Media: where arguments enter the memosphere


One of the great classics in this genre is Why French Kids Don't Have ADHD in Psychology Today:
French child psychiatrists, on the other hand, view ADHD as a medical condition that has psycho-social and situational causes. Instead of treating children's focusing and behavioral problems with drugs, French doctors prefer to look for the underlying issue that is causing the child distress—not in the child's brain but in the child's social context.
This is taken as supporting evidence that instead of being a neurological difference, ADHD is a manifestation of the environment somehow being off, and thus the US medical culture is medicating where they should counsel. Only … it's not actually true. Also in Psychology Today, the psychiatrist Dr Elias Sarkis is interviewed, pointing out that
[The french model] is "at the price of the child experiencing increased anxiety and internalizing problems". For those children who are not able to receive excellent parenting and high structure, ADHD behaviors can be extremely impairing.
In France it is difficult for parents to get an evaluation and treatment for their ADHD child.  It takes 8 months for a child to get an appointment with a specialist, and it can take another 8 months before a child is prescribed medication (Getin, 2011). 
Or, take The Atlantic arguing that ADHD is in fact “normal narcissistic personality traits”.

Facebook: people pick it up and run with it

From a Facebook thread discussing the article from The Atlantic:


Or here, from a Facebook thread discussing ADHD in French kids:


A big theme out there is how Back In The Day, the things now getting diagnosed were just boys being boys; just a fact of life; and the hardy and good ol' people were just sucking it up — just like these spoiled kids should.

And it makes me furious.

So, the diagnosis didn't exist…

…but that does not mean that the diagnosis is wrong.
That does not mean we shouldn't do anything about it.
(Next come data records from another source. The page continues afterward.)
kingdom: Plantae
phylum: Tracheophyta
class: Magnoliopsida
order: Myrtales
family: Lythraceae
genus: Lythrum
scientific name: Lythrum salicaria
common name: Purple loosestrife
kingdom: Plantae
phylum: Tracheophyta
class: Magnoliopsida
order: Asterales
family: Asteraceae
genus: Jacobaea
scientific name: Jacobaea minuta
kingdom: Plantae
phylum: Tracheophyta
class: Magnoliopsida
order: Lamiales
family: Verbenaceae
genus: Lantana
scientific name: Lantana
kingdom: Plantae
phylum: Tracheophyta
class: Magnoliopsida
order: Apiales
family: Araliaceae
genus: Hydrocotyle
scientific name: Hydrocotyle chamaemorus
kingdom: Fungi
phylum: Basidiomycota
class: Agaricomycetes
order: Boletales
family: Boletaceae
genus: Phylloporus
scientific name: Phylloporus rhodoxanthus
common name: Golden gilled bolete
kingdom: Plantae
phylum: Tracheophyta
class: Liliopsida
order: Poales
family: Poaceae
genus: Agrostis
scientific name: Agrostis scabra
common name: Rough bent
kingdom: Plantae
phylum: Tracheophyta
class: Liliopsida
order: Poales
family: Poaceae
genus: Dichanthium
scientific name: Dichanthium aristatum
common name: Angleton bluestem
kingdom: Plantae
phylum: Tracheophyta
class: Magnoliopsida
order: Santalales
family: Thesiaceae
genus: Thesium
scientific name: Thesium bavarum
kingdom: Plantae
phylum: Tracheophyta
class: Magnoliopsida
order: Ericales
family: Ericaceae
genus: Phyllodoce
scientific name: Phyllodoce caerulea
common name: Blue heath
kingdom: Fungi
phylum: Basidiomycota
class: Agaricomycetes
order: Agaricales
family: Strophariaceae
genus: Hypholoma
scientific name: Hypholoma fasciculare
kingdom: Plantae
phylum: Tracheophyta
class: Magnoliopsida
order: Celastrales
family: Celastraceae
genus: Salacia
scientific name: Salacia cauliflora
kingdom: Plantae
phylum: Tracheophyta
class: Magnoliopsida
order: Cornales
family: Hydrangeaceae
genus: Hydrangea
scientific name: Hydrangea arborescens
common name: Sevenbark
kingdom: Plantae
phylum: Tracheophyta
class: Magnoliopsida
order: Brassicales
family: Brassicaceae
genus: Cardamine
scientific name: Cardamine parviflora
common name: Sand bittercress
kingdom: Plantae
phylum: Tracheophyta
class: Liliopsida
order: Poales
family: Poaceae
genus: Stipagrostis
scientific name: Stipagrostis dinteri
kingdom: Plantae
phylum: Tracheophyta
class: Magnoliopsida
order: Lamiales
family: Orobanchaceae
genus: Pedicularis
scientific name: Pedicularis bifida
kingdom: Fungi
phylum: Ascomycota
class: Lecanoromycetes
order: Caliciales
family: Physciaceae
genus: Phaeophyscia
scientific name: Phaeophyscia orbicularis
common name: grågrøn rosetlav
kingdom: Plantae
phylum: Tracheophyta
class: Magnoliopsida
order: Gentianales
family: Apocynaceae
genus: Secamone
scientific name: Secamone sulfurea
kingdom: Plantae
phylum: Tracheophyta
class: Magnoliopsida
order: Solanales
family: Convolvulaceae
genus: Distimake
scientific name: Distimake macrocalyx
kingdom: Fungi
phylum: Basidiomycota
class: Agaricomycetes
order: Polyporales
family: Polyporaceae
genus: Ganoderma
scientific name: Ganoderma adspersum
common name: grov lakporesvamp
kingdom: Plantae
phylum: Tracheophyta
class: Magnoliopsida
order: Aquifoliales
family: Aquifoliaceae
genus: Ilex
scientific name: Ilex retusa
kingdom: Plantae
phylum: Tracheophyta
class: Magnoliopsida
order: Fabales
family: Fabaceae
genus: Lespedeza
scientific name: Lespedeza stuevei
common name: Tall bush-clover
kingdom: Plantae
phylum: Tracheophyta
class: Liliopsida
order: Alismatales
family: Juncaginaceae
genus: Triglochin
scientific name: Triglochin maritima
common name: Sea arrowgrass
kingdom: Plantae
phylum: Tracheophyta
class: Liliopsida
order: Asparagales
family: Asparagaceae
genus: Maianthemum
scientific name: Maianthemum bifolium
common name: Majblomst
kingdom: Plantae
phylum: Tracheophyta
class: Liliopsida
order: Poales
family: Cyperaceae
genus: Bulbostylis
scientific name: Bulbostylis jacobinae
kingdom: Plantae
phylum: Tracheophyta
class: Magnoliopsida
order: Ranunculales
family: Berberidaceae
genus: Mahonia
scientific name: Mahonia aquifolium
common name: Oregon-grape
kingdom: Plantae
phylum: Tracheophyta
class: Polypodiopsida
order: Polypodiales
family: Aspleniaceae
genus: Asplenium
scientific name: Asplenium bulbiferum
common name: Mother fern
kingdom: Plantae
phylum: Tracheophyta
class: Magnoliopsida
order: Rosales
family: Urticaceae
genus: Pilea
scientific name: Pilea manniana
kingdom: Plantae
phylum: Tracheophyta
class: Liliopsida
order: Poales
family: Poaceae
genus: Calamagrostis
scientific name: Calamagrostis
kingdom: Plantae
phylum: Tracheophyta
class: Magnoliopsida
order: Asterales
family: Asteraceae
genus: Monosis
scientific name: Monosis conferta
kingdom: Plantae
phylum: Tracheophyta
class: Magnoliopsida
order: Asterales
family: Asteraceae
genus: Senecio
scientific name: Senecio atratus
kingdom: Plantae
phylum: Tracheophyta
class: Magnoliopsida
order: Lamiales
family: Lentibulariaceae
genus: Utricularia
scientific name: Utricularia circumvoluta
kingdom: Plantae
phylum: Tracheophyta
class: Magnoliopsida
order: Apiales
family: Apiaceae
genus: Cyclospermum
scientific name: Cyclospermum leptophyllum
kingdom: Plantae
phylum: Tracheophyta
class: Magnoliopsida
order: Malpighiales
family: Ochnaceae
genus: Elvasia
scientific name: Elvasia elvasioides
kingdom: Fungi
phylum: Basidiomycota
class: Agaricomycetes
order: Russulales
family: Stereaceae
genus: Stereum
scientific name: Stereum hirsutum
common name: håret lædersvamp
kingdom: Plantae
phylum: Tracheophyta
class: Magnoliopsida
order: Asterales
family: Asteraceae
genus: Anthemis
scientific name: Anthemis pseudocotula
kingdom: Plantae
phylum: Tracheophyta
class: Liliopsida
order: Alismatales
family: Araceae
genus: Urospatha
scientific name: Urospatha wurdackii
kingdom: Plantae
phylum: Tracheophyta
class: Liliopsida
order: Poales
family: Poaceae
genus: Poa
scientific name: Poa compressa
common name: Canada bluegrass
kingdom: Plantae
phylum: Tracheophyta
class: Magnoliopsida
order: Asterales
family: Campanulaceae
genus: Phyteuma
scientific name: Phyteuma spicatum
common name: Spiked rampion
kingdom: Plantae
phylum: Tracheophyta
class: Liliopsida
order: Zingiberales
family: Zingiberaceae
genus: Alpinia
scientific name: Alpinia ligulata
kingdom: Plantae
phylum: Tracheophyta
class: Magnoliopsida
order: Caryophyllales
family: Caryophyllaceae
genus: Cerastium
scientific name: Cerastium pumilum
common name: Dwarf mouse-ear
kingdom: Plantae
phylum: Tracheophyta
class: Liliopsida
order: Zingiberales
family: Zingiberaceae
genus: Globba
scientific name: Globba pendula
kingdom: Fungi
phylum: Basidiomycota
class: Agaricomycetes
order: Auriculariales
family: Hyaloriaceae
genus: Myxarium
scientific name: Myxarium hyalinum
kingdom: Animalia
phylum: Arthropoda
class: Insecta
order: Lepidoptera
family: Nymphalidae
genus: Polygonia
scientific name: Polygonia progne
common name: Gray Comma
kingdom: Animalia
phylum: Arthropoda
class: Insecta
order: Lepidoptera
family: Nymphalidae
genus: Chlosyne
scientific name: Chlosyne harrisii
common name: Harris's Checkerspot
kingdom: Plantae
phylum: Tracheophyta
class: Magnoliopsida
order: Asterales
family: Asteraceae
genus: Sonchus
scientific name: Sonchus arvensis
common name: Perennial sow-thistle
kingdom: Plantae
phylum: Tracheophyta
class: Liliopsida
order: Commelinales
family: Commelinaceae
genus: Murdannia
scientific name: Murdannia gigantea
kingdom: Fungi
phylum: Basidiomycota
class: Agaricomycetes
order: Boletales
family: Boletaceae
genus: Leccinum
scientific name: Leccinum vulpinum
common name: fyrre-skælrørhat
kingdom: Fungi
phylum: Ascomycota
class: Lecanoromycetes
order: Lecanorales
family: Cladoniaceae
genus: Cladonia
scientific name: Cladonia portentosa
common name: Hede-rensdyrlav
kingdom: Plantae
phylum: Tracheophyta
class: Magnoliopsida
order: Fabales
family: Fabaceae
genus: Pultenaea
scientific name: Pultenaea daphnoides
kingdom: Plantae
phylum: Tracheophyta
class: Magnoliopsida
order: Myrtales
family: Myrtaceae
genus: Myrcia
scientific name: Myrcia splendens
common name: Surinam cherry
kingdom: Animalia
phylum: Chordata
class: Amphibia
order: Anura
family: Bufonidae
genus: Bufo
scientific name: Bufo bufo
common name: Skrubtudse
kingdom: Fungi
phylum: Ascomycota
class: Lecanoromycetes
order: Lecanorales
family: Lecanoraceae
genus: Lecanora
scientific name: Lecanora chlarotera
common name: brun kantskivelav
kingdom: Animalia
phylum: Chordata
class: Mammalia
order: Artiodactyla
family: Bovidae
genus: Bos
If anything it means it is a tragedy we haven't picked up on it earlier.

One red thread running through my own journey, through my contacts with mental health professionals, is how the fundamental criterion is Does this cause suffering? The one thing that keeps returning is whether it degrades my quality of life.

If it does, it is worth trying to alleviate.
If it doesn't, there isn't really a problem.

And this is pretty much an invariant. Even if you fit cleanly into diagnostic criteria in the psychiatric diagnostic manuals, it all stands or falls with this fundamental question: is it a problem?
If it is a problem, you should get help — even if you are not easy to diagnose.
If it is not a problem, there's nothing to fix — even if you are a good diagnosis fit.

The fact that it didn't use to be a problem is in no way an argument against help now.
It might be an illustration of how suffering might have been both widespread and repressed in the past, but it is not an argument against doing anything about the problem now.

But… but… overdiagnosis! overprescription!

Sure, these things might be overdiagnosed.
Treatment through medication and medication only might be way too common.

It still doesn't mean diagnosis and treatment are bad ideas.
We need more funding, better health care, so that even more labor intensive treatments are an option.
We need more research, so we can get better at recognizing and distinguishing possible issues.

What we really, really, really, don't need is shaming and repression of the problems that do exist. That leads pretty straight to more suffering.

Besides, “more diagnoses” is far from the same thing as “over-diagnosed”.
Why do we see more ADHD and autism diagnoses? More depression and anxiety diagnoses? How about:

  1. Better diagnostic criteria, research advances, so we can tell what's going on better than we used to.
  2. (Slowly) decreasing stigma, so more people even try to seek help instead of just sucking it up and suffering on their own.
  3. More diagnosed adults of hereditary issues that have been viewed as childhood issues, like ADHD, leading parents to consider it as a possibility for their children, and allowing them to be diagnosed.
By all means, it might have been that people weren't diagnosed depressed, ADHD, autistic, bipolar, anxious, phobic, … when you were a kid.
It is a tragedy that they weren't. And it is not a reason not to diagnose and help today.